(What you should do): Copy out exactly the stretch of the listing below that begins at the line containing "هر ماه مراتب" and ends at the line containing "lời chơn thật của Ðức Như Lai.", and copy nothing outside it.

(Data for this exercise):
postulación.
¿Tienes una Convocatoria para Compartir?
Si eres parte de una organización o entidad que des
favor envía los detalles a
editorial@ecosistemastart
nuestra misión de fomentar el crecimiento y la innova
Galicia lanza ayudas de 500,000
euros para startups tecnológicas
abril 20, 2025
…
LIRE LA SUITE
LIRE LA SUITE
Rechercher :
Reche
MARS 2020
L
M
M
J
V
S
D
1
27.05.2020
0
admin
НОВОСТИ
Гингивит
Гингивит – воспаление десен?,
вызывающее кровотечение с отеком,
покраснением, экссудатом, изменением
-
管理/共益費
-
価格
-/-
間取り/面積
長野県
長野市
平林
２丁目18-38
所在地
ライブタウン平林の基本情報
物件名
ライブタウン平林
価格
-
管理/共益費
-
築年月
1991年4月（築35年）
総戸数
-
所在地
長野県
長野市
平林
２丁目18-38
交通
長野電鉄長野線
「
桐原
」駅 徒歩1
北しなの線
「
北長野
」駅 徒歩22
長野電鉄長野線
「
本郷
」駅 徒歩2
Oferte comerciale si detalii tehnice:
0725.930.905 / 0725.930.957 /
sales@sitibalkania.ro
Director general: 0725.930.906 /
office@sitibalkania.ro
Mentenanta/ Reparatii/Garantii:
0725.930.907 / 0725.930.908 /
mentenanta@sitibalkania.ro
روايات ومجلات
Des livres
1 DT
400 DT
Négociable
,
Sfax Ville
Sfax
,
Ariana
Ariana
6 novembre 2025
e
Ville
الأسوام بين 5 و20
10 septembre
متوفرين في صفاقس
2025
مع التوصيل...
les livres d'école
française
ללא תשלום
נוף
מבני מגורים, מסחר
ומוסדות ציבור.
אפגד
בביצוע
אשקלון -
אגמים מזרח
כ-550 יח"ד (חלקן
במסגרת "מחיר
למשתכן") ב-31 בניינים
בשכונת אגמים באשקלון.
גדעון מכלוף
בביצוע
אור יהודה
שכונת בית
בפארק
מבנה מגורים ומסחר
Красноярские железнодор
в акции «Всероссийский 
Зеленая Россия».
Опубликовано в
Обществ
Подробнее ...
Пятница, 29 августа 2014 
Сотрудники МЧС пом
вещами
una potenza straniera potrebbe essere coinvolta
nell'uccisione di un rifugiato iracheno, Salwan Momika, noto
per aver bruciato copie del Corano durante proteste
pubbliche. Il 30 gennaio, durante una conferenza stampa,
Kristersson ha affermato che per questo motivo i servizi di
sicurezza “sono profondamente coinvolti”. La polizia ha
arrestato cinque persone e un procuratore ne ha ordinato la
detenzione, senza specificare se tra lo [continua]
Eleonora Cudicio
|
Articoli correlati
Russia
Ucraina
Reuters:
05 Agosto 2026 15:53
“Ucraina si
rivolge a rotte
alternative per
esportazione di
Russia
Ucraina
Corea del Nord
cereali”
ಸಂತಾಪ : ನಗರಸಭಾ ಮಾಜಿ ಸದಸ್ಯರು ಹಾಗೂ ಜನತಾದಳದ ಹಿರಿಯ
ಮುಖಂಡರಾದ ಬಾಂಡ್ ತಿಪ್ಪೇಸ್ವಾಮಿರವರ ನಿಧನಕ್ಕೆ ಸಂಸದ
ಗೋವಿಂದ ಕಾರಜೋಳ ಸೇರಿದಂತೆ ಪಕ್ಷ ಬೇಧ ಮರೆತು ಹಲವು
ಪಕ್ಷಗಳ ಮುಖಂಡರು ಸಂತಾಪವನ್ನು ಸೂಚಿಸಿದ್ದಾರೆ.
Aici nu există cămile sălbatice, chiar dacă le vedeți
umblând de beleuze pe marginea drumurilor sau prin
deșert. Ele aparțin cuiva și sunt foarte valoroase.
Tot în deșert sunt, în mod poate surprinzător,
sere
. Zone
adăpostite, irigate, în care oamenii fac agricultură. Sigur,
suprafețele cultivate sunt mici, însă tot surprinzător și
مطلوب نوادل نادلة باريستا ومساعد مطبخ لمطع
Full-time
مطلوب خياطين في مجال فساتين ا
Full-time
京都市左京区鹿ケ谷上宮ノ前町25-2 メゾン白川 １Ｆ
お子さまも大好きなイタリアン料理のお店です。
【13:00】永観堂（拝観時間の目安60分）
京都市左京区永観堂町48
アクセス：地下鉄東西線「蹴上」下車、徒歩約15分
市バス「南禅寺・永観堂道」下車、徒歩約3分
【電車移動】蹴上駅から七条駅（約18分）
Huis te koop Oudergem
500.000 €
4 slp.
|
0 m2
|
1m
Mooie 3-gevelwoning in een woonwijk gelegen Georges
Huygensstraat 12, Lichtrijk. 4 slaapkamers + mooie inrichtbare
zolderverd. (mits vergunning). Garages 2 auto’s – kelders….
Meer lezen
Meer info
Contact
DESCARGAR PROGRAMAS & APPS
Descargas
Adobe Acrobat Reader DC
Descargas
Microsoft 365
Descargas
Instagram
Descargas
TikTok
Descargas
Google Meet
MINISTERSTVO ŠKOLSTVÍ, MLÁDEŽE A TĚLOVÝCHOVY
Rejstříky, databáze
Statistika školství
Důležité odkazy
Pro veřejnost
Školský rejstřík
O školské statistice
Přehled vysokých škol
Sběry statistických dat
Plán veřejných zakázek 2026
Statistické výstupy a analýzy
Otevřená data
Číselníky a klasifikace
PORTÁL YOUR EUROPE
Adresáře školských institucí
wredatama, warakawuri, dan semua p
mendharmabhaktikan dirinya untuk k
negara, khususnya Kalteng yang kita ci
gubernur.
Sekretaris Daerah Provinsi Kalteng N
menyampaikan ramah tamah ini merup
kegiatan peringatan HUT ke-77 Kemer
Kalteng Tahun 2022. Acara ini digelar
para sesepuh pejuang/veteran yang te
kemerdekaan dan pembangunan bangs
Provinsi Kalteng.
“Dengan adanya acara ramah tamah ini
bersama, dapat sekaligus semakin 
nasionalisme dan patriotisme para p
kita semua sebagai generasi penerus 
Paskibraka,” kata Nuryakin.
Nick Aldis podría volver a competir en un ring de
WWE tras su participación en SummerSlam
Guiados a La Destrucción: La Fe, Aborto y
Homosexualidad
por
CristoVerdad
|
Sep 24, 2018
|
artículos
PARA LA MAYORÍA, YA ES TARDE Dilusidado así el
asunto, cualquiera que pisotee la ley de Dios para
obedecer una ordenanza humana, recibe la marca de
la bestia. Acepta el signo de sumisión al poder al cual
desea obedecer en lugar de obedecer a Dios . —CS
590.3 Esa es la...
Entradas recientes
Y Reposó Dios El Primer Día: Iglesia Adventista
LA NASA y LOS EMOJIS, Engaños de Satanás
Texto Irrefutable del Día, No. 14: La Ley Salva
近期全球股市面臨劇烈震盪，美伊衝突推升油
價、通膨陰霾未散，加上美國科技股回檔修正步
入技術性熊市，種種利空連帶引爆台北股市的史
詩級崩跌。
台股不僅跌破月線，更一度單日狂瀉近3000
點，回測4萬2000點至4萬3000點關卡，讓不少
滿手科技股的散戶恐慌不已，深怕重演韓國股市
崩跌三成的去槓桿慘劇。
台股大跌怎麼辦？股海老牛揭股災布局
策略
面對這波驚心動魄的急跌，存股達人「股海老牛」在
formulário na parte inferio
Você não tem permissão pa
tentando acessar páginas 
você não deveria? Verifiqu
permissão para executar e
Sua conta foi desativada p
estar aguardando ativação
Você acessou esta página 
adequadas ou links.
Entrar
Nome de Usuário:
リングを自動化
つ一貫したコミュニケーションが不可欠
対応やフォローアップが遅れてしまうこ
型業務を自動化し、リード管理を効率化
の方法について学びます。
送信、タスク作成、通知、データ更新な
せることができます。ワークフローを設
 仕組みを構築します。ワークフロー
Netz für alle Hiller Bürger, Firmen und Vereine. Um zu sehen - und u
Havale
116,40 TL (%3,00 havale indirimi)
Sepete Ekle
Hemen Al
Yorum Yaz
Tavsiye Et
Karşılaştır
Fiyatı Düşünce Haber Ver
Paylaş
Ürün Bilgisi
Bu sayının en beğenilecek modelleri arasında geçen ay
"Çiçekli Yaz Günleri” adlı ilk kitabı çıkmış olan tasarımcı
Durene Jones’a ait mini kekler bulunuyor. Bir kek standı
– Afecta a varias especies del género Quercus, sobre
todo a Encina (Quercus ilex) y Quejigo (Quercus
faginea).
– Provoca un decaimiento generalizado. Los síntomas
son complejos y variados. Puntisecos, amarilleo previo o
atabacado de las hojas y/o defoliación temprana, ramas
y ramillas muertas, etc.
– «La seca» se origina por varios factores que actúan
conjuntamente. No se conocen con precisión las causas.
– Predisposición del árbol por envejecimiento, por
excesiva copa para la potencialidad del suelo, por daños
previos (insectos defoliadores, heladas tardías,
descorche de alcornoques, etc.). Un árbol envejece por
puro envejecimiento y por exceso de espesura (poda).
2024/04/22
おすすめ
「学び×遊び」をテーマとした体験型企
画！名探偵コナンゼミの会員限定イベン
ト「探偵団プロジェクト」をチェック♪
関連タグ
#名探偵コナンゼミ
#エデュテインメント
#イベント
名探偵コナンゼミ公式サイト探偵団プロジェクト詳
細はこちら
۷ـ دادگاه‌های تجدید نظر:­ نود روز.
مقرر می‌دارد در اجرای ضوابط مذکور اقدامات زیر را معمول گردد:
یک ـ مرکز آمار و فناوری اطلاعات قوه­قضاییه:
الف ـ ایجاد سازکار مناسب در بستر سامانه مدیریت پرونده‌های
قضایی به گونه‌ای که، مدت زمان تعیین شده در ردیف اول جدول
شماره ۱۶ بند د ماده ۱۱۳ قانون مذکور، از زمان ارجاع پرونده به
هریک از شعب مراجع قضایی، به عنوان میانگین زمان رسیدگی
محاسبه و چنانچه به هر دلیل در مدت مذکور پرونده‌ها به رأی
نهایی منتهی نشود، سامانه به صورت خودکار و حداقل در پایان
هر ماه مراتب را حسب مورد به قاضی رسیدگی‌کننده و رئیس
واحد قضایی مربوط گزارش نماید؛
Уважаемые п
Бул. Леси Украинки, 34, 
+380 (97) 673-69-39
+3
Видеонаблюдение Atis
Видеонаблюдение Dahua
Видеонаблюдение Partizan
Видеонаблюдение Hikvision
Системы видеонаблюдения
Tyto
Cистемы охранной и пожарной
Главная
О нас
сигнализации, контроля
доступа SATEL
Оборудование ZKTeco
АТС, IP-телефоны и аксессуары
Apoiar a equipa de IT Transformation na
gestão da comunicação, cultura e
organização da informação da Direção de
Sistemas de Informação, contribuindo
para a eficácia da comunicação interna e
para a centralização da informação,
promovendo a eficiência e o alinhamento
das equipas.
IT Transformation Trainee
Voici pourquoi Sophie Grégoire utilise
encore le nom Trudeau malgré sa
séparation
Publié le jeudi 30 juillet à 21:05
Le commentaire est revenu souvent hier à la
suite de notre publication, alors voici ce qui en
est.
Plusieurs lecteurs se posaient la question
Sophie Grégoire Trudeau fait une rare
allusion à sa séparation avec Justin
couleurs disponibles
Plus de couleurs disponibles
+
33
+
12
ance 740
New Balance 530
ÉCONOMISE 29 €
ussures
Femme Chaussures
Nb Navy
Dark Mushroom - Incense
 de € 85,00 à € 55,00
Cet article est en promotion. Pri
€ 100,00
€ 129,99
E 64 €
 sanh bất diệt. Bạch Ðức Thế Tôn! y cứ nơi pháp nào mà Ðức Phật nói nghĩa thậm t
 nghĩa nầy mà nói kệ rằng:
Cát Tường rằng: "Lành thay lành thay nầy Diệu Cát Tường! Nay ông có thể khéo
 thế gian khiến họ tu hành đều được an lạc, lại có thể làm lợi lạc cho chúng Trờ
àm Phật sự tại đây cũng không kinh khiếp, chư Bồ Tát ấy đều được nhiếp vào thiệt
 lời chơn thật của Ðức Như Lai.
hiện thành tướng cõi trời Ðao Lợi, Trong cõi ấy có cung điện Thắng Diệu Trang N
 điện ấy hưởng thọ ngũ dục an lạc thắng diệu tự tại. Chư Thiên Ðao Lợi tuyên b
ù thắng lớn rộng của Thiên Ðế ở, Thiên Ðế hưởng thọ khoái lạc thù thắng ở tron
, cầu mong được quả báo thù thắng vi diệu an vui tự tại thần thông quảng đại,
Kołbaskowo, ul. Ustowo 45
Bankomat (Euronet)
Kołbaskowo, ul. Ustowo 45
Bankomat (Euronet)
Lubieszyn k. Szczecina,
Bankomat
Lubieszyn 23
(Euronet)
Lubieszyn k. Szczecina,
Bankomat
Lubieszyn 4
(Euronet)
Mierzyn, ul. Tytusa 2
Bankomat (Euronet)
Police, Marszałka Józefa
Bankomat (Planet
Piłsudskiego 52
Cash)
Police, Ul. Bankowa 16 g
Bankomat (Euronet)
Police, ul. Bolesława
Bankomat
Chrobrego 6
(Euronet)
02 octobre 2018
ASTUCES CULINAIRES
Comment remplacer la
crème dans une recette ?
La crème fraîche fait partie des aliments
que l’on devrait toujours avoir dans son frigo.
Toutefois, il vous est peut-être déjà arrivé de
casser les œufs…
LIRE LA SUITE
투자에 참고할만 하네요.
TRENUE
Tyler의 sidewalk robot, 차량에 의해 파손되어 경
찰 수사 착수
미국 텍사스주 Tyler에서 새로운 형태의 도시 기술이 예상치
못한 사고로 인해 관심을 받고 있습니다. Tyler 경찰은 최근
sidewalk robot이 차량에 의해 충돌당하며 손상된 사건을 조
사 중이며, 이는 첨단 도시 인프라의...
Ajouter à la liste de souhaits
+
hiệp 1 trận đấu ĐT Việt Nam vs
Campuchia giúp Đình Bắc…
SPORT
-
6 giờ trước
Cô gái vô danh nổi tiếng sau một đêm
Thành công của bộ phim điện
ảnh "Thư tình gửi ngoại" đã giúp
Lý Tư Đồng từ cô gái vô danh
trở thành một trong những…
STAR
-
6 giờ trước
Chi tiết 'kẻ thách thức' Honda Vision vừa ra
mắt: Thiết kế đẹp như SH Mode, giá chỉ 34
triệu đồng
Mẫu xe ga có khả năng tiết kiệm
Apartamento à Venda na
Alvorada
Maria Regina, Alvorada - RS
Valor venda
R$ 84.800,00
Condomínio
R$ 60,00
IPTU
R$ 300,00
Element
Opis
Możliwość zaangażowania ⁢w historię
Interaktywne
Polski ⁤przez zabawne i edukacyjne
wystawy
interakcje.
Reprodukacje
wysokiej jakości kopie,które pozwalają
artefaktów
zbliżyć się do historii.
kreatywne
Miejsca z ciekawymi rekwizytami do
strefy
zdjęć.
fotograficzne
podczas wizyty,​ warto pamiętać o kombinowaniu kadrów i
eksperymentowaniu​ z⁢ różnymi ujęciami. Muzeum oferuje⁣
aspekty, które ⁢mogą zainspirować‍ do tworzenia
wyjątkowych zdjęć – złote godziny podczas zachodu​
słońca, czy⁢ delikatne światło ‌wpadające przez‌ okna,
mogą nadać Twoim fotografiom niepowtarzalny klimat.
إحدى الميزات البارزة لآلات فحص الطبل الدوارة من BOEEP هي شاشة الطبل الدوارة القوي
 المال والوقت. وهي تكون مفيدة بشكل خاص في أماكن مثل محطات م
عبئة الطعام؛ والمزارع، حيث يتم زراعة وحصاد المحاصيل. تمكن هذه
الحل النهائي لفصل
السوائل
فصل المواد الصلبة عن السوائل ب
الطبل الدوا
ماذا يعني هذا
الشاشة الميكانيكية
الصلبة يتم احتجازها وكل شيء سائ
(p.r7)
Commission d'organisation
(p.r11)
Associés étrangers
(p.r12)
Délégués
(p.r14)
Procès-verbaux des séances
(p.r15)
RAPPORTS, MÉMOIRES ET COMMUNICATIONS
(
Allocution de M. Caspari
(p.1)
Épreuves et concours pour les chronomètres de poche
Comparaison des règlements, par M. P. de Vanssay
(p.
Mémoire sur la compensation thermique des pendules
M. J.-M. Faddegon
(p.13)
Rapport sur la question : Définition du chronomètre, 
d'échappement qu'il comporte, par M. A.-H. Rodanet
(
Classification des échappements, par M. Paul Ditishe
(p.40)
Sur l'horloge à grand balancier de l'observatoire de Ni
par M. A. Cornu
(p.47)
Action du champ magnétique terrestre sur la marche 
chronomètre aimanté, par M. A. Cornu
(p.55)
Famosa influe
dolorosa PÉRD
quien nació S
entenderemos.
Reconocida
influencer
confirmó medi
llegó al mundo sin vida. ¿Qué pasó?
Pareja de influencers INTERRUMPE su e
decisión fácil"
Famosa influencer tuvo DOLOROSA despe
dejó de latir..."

(Answer space):
هر ماه مراتب را حسب مورد به قاضی رسیدگی‌کننده و رئیس
واحد قضایی مربوط گزارش نماید؛
Уважаемые п
Бул. Леси Украинки, 34, 
+380 (97) 673-69-39
+3
Видеонаблюдение Atis
Видеонаблюдение Dahua
Видеонаблюдение Partizan
Видеонаблюдение Hikvision
Системы видеонаблюдения
Tyto
Cистемы охранной и пожарной
Главная
О нас
сигнализации, контроля
доступа SATEL
Оборудование ZKTeco
АТС, IP-телефоны и аксессуары
Apoiar a equipa de IT Transformation na
gestão da comunicação, cultura e
organização da informação da Direção de
Sistemas de Informação, contribuindo
para a eficácia da comunicação interna e
para a centralização da informação,
promovendo a eficiência e o alinhamento
das equipas.
IT Transformation Trainee
Voici pourquoi Sophie Grégoire utilise
encore le nom Trudeau malgré sa
séparation
Publié le jeudi 30 juillet à 21:05
Le commentaire est revenu souvent hier à la
suite de notre publication, alors voici ce qui en
est.
Plusieurs lecteurs se posaient la question
Sophie Grégoire Trudeau fait une rare
allusion à sa séparation avec Justin
couleurs disponibles
Plus de couleurs disponibles
+
33
+
12
ance 740
New Balance 530
ÉCONOMISE 29 €
ussures
Femme Chaussures
Nb Navy
Dark Mushroom - Incense
 de € 85,00 à € 55,00
Cet article est en promotion. Pri
€ 100,00
€ 129,99
E 64 €
 sanh bất diệt. Bạch Ðức Thế Tôn! y cứ nơi pháp nào mà Ðức Phật nói nghĩa thậm t
 nghĩa nầy mà nói kệ rằng:
Cát Tường rằng: "Lành thay lành thay nầy Diệu Cát Tường! Nay ông có thể khéo
 thế gian khiến họ tu hành đều được an lạc, lại có thể làm lợi lạc cho chúng Trờ
àm Phật sự tại đây cũng không kinh khiếp, chư Bồ Tát ấy đều được nhiếp vào thiệt
 lời chơn thật của Ðức Như Lai.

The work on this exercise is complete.